En dépit de ces années en Amérique, Caroline Loeb demeure gouailleuse, parigote de bas en haut, où si l'on préfère, de Montmartre aux Catacombes. Prévert et Audiard auraient adoré. D'abord actrice, elle fit ses débuts aux côtés d'Isabelle Adjani et Francis Huster, apparaissant dans quelques films de James Ivory, Jacques Demy ou Adolfo Arrieta. Styliste, elle n'eût d'yeux que pour Kenzo et Gaultier avant d'enregistrer un album pour Michaël Zilkha, fondateur du label Ze Records puis le tube "C'est la ouate", refrain qui entêta au moins quatre des cinq continents. Se dirigeant vers la mise en scène, elle permit à Judith Magre d'accroître sa collection de Molière grâce à la pièce "Shirley" que Caroline adaptât des carnets de la peintre pointilliste Shirley Goldfarb.

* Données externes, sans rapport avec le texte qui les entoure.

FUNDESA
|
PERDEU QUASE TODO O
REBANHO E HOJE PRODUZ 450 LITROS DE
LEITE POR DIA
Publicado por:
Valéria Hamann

La chanson, c'était pour les autres désormais, ceux qu'elle dirgeait sur scène, les Lio, Viktor Lazlo, Michel Hermon, Weepers Circus ou autre Edwige Bourdy.
Les Loeb sont décidément nés pour festoyer aux meilleures tables. Un Bertrand Belin, une Elisa Point, un Marcel Kanche relevé de pointe de Weepers nappé d'une sauce Néry au Chet, et voici le menu idéal d'un nouvel album, la préparation d'un spectacle pour de nombreux convives et l'hommage rendu aux grands chefs des cabarets, cafés-concerts et autre music-hall du monde. Devrait-on dire aux chefesses puisque les coups de chapeau-claque s'adressent ici aux femmes de spectacle, Yvette Guilbert ou Régine, Madonna ou Birkin, Annie Cordy ou Joséphine Baker, de celles dont on dégustât la cuisine nouvelle en se pinçant le nez avant d'y succomber et d'en orner ad vitaem une carte de renommée mondiale.
Dans le train qui vous mènera dans les ruelles d'Avignon pour applaudir la Loeb dans "Mistinguett, Madonna et moi", n'oubliez pas d'emporter "Aimer ce que nous sommes", l'album de Christophe. De quoi voyager plusieurs fois.